Task to carry out: Search the records below for the string "height" and report only the number of lines that contain it.

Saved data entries
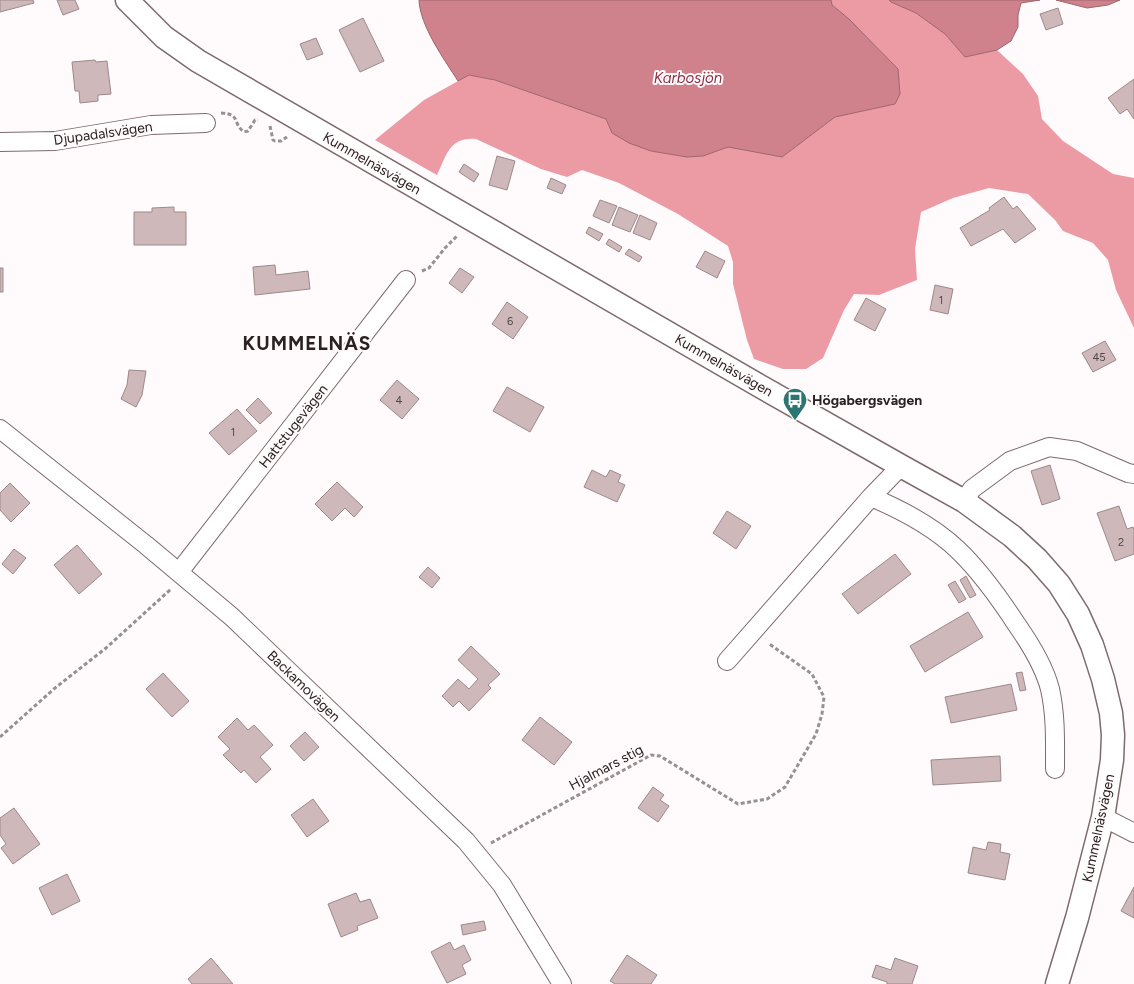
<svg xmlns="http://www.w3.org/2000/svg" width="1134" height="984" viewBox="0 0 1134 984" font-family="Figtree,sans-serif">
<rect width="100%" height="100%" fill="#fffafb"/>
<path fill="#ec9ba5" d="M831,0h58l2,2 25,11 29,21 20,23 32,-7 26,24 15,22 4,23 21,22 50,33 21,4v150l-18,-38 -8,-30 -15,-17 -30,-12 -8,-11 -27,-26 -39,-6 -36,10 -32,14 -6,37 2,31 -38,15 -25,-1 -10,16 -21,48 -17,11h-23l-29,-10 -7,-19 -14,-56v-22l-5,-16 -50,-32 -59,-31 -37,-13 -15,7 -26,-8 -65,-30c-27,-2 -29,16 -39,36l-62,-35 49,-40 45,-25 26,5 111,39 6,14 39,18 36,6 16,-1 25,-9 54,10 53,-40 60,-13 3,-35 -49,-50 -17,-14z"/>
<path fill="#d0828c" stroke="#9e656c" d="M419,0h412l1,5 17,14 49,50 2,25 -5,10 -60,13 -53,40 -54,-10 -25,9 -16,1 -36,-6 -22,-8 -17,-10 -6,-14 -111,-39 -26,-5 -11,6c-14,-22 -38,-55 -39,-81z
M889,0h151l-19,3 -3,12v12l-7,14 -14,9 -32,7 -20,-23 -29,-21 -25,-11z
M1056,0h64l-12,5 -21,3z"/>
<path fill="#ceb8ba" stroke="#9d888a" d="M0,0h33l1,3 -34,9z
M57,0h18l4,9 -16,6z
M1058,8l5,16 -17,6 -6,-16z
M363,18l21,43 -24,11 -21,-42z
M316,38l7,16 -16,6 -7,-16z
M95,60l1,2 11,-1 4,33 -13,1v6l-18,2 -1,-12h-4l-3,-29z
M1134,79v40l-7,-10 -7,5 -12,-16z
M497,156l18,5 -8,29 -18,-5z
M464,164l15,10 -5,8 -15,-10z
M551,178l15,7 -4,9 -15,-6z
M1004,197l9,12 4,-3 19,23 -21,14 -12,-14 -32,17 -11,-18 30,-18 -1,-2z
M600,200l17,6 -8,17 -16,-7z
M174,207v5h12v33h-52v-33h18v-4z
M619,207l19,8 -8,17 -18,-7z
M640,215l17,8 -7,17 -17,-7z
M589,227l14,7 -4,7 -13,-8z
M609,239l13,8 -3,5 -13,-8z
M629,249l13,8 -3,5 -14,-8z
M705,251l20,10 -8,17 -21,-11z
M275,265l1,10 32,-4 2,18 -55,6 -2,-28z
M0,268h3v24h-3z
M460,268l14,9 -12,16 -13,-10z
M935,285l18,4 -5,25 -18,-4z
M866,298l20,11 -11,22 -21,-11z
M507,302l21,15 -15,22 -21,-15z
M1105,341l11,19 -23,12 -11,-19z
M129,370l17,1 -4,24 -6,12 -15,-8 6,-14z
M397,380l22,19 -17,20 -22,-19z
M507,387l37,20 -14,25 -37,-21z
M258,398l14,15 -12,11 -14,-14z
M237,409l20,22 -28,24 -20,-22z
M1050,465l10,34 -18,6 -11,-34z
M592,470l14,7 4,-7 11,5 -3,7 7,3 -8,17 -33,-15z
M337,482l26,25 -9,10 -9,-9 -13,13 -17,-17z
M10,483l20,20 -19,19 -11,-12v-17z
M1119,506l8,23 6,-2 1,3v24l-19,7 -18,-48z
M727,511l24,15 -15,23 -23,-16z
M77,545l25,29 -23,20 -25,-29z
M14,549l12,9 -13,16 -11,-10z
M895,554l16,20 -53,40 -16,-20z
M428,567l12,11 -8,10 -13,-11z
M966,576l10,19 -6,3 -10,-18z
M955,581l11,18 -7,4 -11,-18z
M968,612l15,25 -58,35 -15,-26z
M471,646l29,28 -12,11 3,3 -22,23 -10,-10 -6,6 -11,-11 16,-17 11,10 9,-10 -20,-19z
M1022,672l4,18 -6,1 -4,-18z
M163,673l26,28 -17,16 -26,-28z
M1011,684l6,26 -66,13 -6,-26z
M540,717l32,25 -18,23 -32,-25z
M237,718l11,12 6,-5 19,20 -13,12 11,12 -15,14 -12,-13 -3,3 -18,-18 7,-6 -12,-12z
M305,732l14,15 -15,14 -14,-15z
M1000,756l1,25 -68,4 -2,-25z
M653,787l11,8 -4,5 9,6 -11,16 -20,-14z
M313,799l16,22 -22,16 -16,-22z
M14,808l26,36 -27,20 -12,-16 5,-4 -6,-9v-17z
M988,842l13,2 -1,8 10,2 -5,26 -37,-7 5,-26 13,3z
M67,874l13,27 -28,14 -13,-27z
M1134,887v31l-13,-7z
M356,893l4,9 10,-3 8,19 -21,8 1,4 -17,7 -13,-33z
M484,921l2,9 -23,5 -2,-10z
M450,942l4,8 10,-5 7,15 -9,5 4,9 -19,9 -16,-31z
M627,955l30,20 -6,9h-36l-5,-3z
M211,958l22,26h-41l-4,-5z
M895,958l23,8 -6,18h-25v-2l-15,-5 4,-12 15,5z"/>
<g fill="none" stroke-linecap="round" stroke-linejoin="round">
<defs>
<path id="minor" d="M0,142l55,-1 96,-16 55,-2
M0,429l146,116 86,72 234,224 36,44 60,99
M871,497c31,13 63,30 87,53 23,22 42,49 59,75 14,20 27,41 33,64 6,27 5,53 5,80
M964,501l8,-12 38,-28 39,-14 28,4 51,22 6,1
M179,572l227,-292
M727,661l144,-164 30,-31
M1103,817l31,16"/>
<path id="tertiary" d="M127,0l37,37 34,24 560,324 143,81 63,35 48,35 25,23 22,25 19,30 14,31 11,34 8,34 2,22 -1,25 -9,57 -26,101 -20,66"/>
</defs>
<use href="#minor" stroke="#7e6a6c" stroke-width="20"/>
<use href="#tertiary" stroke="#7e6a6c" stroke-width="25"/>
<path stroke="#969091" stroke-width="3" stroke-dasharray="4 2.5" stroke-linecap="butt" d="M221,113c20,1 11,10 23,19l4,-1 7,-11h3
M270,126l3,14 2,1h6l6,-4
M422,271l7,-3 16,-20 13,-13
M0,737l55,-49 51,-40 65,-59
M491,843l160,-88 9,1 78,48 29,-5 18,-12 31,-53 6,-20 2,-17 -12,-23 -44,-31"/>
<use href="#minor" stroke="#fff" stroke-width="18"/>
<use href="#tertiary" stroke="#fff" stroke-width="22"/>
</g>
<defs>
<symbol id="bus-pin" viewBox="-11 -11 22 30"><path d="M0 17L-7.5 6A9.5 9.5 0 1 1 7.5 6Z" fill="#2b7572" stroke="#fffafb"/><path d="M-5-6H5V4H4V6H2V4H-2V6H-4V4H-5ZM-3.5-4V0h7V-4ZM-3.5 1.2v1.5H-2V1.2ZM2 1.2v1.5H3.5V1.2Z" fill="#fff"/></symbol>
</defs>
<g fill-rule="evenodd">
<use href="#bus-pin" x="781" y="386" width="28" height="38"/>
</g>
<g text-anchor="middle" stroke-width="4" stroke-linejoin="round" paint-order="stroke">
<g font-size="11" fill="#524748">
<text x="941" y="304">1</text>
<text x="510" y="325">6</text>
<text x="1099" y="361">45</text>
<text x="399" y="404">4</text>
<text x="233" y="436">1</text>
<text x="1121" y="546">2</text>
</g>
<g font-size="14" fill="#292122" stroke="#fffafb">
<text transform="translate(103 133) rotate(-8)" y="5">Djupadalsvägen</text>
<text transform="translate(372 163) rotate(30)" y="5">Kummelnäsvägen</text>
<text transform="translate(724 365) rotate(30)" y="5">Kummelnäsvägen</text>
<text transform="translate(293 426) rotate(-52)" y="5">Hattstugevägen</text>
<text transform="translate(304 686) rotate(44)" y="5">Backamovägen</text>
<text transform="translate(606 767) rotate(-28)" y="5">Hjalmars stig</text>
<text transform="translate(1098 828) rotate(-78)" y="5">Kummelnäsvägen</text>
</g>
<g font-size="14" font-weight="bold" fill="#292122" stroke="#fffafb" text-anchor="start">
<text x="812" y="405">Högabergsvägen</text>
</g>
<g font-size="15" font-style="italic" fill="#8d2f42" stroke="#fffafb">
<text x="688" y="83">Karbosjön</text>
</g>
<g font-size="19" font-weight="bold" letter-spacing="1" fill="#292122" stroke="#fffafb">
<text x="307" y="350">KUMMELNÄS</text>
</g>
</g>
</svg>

Result for this task: 3